Problems to solve =>
1. In the forum thread about DVD burning speeds, which range of speeds does RaghuKL say they have tried?
2. Write out the part of the forum thread starting at "Totally depends on" and ending at "Prefer 8x or 12x.".
##### Text passage #####
# What is the best speed to burn DVD movies?



## ajayritik (Sep 5, 2007)

I have heard many times that it's better to burn DVD movies at lesser speed? I always burn DVD's of movies at the max speed available. Is there any ideal speed at which we should burn the DVD movies or there is nothing like that? Does the same apply to burning movies on CD? This is taking into consideration that the DVD's and CD's will be played on a DVD player.


----------



## Choto Cheeta (Sep 5, 2007)

All Depends on ur DVD Media... I would vote for 4x at any case as some time you burn at Higher speed Stant alone DVD players may face problem reading it.. 4x or may 8x max would fine... !!


----------



## freshseasons (Sep 6, 2007)

Totally depends on the hardware you got.16X plays comfortably on most standalone players though.


----------



## RaghuKL (Sep 6, 2007)

Have tried every available speed (1x to 18x) absolutely no problems at all during playback. Still Prefer 8x or 12x.


----------



## ajayritik (Dec 6, 2007)

Friends I require some more of your suggestions! Do you think it matters at what speed we burn movies onto a DVD to be played on a DVD Players? Will a DVD burned at slower speed work better as compared to one burned at higher speed?


----------



## NucleusKore (Dec 6, 2007)

Best is 2.4x, burning ANY DVD for that matter. My experience with higher speeds is not consistent


----------



## xbonez (Dec 6, 2007)

generally, its best to write at the slowest speed, just to be on the safer side........


----------
##### Supplied data #####
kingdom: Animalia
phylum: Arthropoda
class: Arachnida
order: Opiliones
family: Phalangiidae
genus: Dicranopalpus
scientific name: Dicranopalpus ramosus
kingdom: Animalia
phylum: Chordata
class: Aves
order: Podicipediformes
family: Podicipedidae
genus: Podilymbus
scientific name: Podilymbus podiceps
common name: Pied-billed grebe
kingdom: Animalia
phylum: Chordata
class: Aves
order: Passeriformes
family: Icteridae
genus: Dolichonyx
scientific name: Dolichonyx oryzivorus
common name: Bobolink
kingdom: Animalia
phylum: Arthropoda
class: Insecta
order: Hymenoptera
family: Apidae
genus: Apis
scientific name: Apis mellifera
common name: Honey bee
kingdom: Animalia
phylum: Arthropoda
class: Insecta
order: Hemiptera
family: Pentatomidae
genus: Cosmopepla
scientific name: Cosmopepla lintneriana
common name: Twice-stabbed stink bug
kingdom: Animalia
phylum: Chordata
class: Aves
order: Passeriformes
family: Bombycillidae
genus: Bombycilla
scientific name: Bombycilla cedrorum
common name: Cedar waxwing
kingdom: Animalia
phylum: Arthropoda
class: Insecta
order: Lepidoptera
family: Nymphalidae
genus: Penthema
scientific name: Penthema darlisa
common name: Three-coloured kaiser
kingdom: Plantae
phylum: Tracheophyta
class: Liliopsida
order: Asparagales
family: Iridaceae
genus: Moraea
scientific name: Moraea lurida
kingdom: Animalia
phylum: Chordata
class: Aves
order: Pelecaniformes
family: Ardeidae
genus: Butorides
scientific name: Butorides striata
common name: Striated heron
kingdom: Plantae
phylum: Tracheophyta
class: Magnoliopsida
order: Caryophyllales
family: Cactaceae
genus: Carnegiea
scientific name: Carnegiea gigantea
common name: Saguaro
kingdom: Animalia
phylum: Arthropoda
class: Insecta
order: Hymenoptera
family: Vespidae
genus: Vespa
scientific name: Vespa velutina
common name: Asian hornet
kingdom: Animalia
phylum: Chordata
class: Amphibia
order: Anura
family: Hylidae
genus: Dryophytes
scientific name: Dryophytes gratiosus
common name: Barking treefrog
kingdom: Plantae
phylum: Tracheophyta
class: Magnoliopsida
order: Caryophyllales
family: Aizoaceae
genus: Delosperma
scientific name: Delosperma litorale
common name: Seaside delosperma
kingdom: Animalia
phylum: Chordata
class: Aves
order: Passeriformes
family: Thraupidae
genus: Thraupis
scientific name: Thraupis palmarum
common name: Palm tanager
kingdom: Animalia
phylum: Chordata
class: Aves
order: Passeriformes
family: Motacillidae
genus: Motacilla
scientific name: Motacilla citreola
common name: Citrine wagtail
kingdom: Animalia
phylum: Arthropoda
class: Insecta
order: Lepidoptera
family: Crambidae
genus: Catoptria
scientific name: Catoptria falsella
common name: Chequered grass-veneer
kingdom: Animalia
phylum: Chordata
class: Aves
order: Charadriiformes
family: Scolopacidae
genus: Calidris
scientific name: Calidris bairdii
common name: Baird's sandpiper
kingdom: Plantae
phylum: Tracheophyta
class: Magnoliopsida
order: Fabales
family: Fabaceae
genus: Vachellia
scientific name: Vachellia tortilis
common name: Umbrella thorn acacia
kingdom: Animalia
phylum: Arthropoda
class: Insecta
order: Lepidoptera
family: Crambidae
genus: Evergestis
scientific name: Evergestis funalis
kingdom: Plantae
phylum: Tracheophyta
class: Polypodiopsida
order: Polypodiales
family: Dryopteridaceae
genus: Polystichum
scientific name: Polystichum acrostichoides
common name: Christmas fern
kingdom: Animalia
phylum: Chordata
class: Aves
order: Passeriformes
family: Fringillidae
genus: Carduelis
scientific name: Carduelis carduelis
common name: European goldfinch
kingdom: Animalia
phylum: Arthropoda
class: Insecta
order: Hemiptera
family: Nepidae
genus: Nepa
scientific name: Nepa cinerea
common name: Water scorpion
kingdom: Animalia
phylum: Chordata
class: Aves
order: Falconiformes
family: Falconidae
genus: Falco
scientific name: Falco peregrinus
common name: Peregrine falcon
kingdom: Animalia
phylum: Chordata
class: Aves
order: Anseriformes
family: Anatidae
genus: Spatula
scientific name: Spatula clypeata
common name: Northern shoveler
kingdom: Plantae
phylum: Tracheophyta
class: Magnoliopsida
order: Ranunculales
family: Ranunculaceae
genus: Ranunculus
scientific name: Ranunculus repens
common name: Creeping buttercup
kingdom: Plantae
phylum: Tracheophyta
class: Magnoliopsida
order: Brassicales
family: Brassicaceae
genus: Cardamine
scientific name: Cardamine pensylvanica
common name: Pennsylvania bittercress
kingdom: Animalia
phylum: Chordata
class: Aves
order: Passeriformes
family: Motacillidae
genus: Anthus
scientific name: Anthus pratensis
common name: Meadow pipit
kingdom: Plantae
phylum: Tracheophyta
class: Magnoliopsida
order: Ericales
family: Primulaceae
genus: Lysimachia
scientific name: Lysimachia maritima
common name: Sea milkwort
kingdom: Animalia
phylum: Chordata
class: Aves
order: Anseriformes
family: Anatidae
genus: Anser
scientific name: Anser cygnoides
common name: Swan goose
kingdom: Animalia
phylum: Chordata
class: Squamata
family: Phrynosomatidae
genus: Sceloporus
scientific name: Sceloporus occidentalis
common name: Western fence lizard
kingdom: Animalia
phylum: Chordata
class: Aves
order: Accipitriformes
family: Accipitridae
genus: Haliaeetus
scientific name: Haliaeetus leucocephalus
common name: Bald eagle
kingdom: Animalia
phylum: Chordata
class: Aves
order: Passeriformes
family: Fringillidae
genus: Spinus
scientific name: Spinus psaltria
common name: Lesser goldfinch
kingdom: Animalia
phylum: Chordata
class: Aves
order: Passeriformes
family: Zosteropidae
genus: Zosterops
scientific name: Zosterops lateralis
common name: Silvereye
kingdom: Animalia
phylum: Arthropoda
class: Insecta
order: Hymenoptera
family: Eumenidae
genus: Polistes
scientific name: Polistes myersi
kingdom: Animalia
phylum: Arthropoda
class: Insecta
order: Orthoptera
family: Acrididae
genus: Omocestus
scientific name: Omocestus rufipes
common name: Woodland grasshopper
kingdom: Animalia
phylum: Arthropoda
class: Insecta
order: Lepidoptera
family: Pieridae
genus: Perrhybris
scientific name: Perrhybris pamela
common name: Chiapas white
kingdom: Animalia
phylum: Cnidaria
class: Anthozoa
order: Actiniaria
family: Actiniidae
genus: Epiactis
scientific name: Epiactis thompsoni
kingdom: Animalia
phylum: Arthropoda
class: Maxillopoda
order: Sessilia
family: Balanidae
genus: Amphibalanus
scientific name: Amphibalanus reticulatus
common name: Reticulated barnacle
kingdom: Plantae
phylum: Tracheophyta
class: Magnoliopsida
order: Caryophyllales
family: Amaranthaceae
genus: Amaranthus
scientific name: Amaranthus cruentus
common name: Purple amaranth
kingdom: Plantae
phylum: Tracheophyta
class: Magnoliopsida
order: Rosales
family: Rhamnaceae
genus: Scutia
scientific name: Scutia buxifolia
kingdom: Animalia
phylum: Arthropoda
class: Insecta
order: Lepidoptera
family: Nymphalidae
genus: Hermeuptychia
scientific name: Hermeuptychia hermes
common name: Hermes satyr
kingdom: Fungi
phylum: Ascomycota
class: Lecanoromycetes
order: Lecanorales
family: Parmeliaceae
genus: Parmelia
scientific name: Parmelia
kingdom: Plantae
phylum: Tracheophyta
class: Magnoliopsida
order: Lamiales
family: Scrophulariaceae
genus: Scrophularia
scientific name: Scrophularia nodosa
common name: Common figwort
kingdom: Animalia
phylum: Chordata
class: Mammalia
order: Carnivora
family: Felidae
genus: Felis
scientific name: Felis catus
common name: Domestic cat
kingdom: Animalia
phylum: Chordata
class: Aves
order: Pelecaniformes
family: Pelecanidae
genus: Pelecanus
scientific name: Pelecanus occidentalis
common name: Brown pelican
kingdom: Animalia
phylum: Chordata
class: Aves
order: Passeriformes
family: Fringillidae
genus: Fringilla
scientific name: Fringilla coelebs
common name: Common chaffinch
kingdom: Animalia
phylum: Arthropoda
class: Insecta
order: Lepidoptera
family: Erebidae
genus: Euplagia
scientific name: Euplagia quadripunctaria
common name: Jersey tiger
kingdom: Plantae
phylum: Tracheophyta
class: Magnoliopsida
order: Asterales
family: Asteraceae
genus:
#####
Final results =>
1. Every available speed, from 1x to 18x.

2.
Totally depends on the hardware you got.16X plays comfortably on most standalone players though.


----------



## RaghuKL (Sep 6, 2007)

Have tried every available speed (1x to 18x) absolutely no problems at all during playback. Still Prefer 8x or 12x.